L’Etat doit donc revenir dans la partie. Mais attention, prévient Abderrazak Zouari, nous partions d’un niveau de déficit budgétaire de 2% par apport au PIB. Ne tombons pas dans la prodigalité budgétaire, ne gaspillons pas nos munitions, choisissons un niveau de déficit qui nous permet de nous sortir de la crise sans nous enfoncer, sachant que le déficit a été creusé à 5%, des suites du programme de relance. Et dans la même répartie, il lance une bouteille à la mer invitant l’UE à nous accorder le statut de membre sans l’adhésion. Ce serait de son point de vue une issue qui nous permettrait une sortie par le haut. L’émancipation économique serait à ce prix. On pourrait alors s’installer sur des paliers de valeur ajoutée qui parachèveraient la «transformation» définitive de notre économie.
Le retour de l’Etat dans le champ de l’économie
Il y avait bien entente sur la nécessité du retour de l’Etat dans la sphère économique. De toute façon, cela n’a rien d’une hérésie.

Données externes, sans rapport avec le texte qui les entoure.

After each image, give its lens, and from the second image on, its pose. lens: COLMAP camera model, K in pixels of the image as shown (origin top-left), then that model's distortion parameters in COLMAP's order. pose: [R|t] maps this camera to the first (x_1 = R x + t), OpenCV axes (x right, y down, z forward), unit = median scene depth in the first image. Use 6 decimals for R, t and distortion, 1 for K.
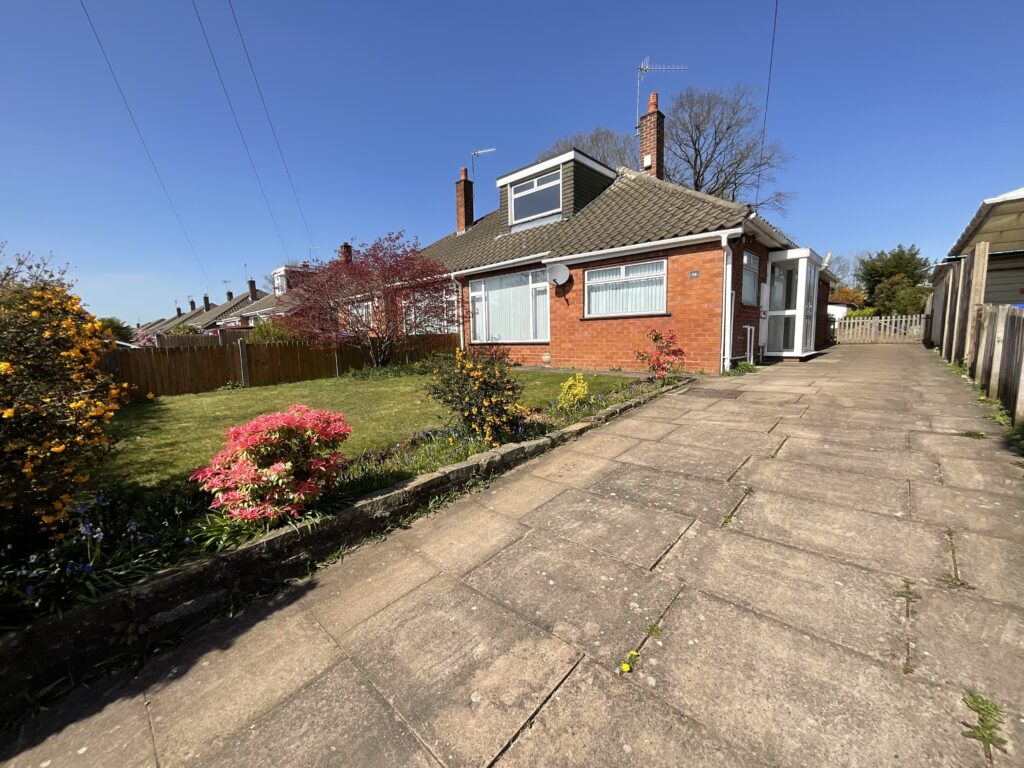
lens RADIAL K [[411.6, 0, 512.0], [0, 411.6, 384.0], [0, 0, 1]] dist [0.001521, 0.000235]
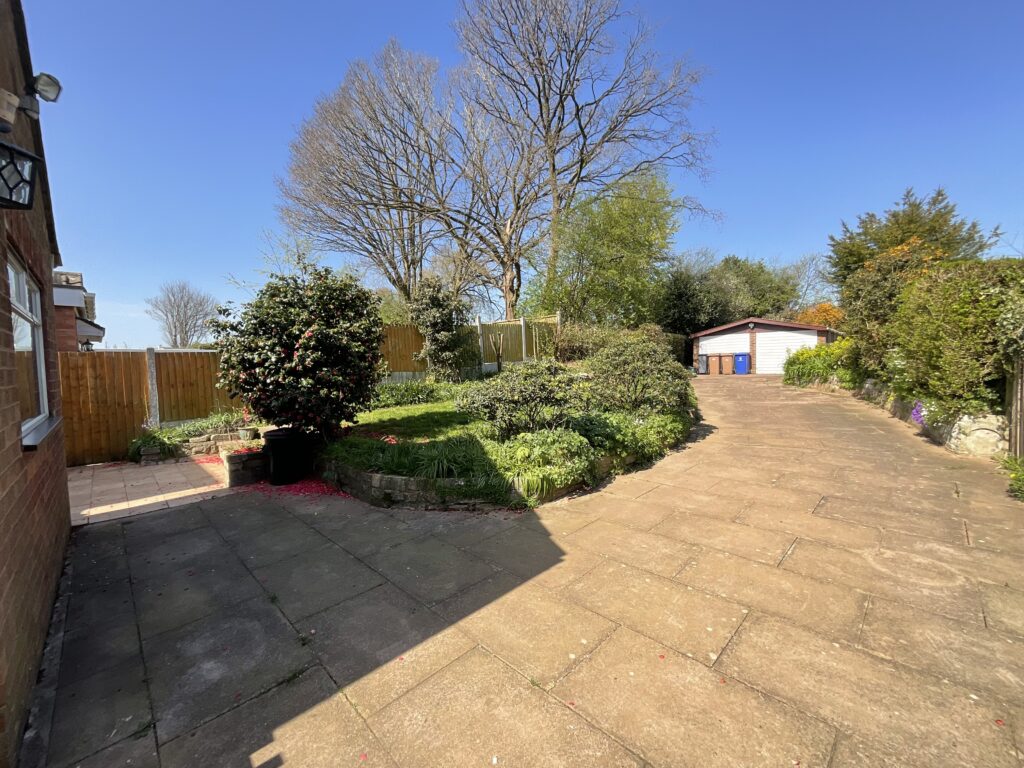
lens RADIAL K [[411.6, 0, 512.0], [0, 411.6, 384.0], [0, 0, 1]] dist [0.001521, 0.000235]
pose [[0.999110, -0.013416, -0.040000, 0.551168], [0.010534, 0.997391, -0.071419, -0.113423], [0.040854, 0.070934, 0.996644, 0.577465]]
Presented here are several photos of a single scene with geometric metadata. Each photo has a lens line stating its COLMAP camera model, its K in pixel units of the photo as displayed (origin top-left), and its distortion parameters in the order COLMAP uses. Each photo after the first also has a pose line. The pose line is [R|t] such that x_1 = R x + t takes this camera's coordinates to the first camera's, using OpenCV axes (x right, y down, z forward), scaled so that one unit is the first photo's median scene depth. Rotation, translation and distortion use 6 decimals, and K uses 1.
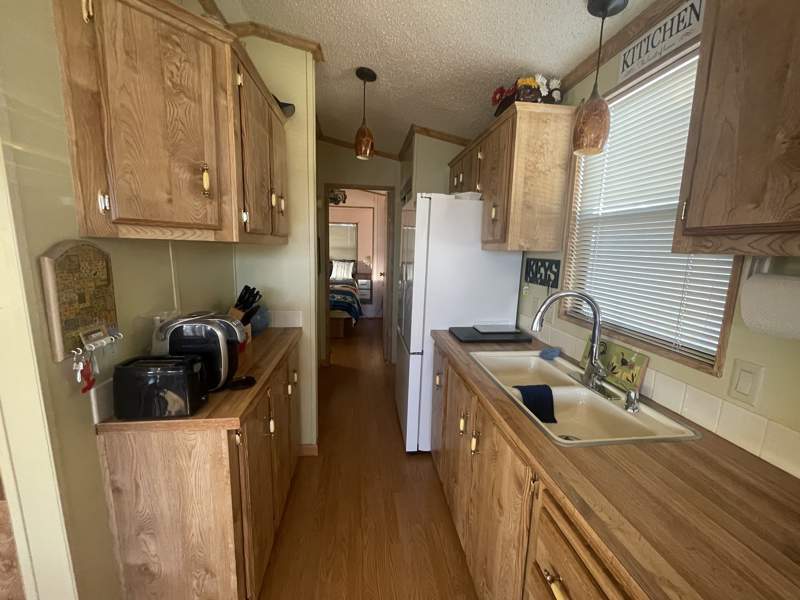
lens RADIAL K [[324.2, 0, 398.7], [0, 324.2, 297.8], [0, 0, 1]] dist [-0.005437, 0.000954]
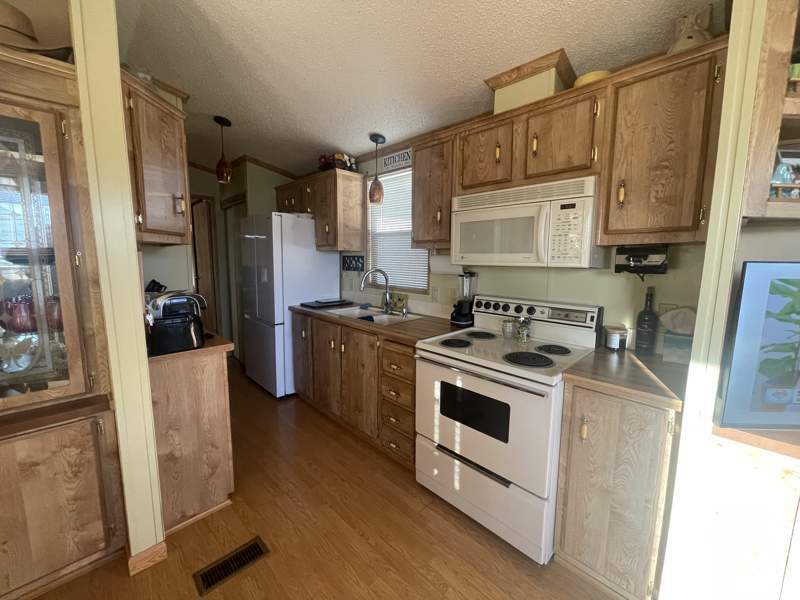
lens RADIAL K [[324.2, 0, 399.0], [0, 324.2, 297.7], [0, 0, 1]] dist [-0.005437, 0.000954]
pose [[0.785079, -0.093832, 0.612247, -0.598979], [0.104461, 0.994358, 0.018445, 0.131417], [-0.610523, 0.049476, 0.790452, -0.680902]]
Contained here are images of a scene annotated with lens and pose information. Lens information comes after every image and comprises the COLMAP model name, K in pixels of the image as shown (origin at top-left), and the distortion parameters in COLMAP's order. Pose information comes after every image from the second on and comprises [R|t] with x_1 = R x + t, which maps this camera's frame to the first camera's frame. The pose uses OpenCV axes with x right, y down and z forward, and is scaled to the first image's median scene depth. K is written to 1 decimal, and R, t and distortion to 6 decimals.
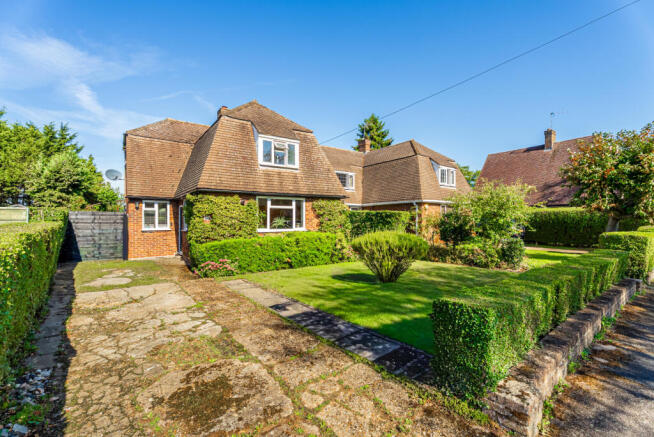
lens RADIAL K [[293.9, 0, 329.8], [0, 293.9, 219.0], [0, 0, 1]] dist [0.000066, 0.000178]
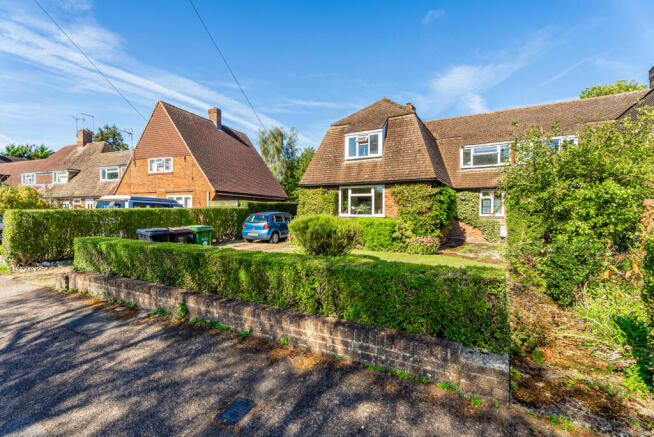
lens RADIAL K [[293.9, 0, 329.8], [0, 293.9, 219.0], [0, 0, 1]] dist [0.000066, 0.000178]
pose [[0.408320, 0.032400, -0.912264, 0.792681], [-0.010777, 0.999471, 0.030674, 0.017554], [0.912775, -0.002693, 0.408454, 0.435849]]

On a bien vu lors de la crise financière des subprimes que dans le temple du capitalisme, c’est l’Etat qui a servi de rempart, allant même jusqu’à nationaliser.
Mohamed Haddar, plaidant pour un «New Deal», c’est-à-dire le retour institutionnalisé vers l’économie mixte, ira plus loin et appellera à un programme social d’envergure. Il est vrai que les conférenciers ont recommandé le retour sur expérience des pays d’Europe Centrale ou d’Amérique Latine, ou à l’expérience tunisienne de 1956, après l’indépendance, mais là nous voilà en 1933 avec le plan de Roosevelt et le fameux «Tennessee Valley Authority». Oui, Mohamed Haddar soutient qu’un plan de relance peut démarrer par un vaste plan social d’échelle nationale. Il suggère de tailler un milliard de dinars dans le budget et de réaliser un programme de 60.000 logements, ce qui, compte tenu de la taille de la famille tunisienne moyenne, abriterait 360.000 personnes. On serait en cohérence avec la rationalité économique, après tout, quand le bâtiment va tout va et en phase avec l’appel de justice issu des couches populaires.
Le social peut-il sauver l’économique? La question était bien pertinente et elle mérite approfondissement. Et dans ce même ordre d’idées, le professeur d’économie va prendre les devants puisqu’il va interpeller les grandes formations politiques sur leurs programmes économiques. Il soutient avec ténacité que la transition démocratique devra bien affronter la réalité économique. Alors, le meilleur moyen de prévenir les surprises politiques serait d’anticiper la question. En se posant comme grand Jury, l’ASECTU ferait un travail de tamisage et nous renseignerait utilement sur notre vote le 24 juillet. Courageux!